In a few weeks’ time, Brexit and thus the future prosperity of Britain for decades to come will be in the hands of Jeremy Corbyn and the Labour Party. This is because the government has no majority – and certainly not for a Brexit plan, which is barely alive anyway.

What will he do?

Corbyn is a man of consistency, let’s give him that. He has always said that he would respect the will of the British people as expressed in the 2016 EU referendum. He wants Brexit. He’s specified six tests for an acceptable deal, and his shadow ministers have created some wacky ideas about “a” customs union and a “jobs first” Brexit. He seems sincere about it. It’s his own version of the Chequers plan. It has even less chance of acceptance by the EU. Everyone knows it, though Labour can’t admit it.

But the Commons will not be asked to vote on Labour’s policy – they’ll vote on the government’s one. Labour will vote down the Chequers plan or any likely variant of it. Corbyn will demand an election so he can sweep in to Downing Street and then Brussels and clear everything up. Won’t happen.

Then what?

He has a democratic dilemma. He can stick with his mandate from the 2016 referendum, which looks increasingly dodgy. Soon though he may face a moral and political obligation to follow the mandate set for him by the Labour Party conference. In Corbyn’s vision the party’s members frame policy through conference. It is sovereign. Ignoring it is what Labour leaders and MPs did in the bad old days. That was betrayal. Corbyn will follow the democratic decisions reached by the Labour movement. Again he has been consistent on that principle.

What, then, if conference demands a Final Say referendum? Much depends on the wording, which will be a product of Labour’s arcane process of compositing different motions and accepting or referring back amendments. It may be quite fudgy. Yet the democratic will of the party is clear and one of the few things members, MPs and unions agree on – they think May’s Brexit is a disaster and they want a final say on Brexit. Most wish to dump Brexit.

So will Corbyn stick to following the 2016 referendum mandate or the 2018 Labour conference mandate?

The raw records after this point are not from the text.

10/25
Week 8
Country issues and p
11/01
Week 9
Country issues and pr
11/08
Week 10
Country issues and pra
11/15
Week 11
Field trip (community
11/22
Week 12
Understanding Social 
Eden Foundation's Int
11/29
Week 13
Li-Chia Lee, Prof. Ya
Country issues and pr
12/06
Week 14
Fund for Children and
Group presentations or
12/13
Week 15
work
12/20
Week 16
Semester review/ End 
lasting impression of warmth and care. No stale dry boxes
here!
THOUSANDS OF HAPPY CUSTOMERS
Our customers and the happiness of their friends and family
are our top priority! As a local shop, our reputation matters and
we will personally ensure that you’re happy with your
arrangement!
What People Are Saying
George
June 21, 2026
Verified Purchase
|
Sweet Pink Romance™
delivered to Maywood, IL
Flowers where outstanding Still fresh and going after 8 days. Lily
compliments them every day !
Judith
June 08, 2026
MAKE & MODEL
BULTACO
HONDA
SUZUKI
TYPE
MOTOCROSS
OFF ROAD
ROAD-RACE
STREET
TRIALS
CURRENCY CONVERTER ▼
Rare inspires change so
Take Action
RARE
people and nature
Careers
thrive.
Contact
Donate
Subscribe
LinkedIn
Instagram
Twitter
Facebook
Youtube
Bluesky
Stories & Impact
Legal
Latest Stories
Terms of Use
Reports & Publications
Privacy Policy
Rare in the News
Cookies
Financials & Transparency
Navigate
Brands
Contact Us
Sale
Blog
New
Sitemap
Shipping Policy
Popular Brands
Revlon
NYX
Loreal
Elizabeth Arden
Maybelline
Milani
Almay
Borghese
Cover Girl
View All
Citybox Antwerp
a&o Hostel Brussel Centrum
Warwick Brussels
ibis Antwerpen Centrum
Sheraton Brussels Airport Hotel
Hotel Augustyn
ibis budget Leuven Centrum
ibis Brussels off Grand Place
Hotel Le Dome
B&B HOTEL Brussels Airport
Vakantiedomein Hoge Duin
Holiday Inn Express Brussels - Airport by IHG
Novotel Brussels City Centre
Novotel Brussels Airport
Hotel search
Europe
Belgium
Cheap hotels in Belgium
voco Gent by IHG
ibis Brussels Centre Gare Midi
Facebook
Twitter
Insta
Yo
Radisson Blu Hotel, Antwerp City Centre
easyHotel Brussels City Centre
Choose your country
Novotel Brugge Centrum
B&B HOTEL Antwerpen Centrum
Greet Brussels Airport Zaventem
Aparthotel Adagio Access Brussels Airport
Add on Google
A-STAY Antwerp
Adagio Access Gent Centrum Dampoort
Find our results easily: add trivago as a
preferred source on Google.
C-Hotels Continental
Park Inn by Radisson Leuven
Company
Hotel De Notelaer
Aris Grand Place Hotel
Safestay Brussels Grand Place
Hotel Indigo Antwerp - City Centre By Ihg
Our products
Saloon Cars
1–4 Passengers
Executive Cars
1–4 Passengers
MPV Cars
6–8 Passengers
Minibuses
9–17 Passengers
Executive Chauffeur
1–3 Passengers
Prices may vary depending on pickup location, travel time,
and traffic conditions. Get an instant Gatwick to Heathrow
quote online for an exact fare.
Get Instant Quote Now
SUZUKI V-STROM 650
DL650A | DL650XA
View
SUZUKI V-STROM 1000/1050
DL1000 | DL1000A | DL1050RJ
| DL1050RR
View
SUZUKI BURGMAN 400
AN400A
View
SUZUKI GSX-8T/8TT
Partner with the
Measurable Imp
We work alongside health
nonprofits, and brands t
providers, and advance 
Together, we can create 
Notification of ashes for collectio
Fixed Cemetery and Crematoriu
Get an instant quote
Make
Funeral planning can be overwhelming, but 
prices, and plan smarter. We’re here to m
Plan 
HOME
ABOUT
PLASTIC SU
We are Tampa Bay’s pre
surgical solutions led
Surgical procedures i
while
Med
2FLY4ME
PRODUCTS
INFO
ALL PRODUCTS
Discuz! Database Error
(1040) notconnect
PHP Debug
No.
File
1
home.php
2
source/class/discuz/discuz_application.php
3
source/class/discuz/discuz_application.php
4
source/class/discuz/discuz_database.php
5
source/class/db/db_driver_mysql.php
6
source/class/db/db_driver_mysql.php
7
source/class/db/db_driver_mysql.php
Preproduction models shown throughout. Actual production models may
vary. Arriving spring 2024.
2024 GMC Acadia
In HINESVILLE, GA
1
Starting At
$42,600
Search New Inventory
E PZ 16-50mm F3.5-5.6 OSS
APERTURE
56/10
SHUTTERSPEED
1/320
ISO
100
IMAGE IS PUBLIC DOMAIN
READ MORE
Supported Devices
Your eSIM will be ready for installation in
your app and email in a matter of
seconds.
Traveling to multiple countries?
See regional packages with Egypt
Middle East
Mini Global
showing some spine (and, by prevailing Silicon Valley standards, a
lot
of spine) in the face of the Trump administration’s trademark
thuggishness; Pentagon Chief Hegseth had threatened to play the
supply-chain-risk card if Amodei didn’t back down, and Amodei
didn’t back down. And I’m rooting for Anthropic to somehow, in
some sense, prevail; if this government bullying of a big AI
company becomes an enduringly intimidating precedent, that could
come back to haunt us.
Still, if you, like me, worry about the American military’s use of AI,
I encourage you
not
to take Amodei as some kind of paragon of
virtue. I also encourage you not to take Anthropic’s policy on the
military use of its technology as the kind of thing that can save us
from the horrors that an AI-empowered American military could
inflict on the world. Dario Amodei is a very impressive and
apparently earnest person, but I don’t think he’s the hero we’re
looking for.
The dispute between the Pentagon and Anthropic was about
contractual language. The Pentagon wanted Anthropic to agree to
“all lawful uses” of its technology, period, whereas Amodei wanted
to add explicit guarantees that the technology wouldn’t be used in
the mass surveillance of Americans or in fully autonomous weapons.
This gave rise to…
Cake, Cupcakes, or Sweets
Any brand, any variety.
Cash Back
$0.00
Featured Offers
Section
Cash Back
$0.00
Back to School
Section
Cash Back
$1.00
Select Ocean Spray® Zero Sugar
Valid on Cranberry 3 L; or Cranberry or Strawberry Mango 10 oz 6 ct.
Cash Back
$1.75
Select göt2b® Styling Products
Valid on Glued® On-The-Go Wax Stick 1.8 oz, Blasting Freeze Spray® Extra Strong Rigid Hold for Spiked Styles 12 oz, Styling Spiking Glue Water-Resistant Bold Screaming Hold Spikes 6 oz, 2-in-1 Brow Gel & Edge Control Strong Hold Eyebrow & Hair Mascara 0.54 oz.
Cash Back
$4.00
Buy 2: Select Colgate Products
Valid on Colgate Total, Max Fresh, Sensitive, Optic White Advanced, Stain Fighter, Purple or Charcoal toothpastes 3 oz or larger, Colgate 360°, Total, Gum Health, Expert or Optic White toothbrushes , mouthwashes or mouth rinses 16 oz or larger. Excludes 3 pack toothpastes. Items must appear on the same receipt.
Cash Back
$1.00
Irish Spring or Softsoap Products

They are reconcilable, luckily, because a Final Say puts the terms of Brexit back to the British people, and does not in itself mean staying in – that is up to the voters, who will now be free to vote for “no deal” or whatever the government gets back from Brussels.

There is some irony that the referendum on Europe as a device to give a sovereign say to the British people was devised by Corbyn’s long-time mentor, Tony Benn, who – like Corbyn – was a determined anti-European for much of his life.

It also in Benn’s day united a badly divided Labour movement. The change of mood from the 1970s to now is that the Labour Party – trots, social democrats, Blairites, Momentum, ex-Bennites, Chuka, Keir, Diane, Len, virtually everyone – actually want a Final Say.

Labour voters who voted Leave and now worry for their jobs want a Final Say. If Corbyn backed his own party he would win new support from surprising quarters. He’d end up with a bigger tent than Tony Blair. A policy on Brexit for the many, not the few.

It is not an exaggeration to think that even from opposition he can change the course of history, and for the good of the people Labour seeks to protect.

From a referendum triumph much else could follow. Having lost such a referendum a Tory government might well then fall, and an election and Labour government would follow. What an open goal! The ball is at his feet. It’s up to Jeremy now.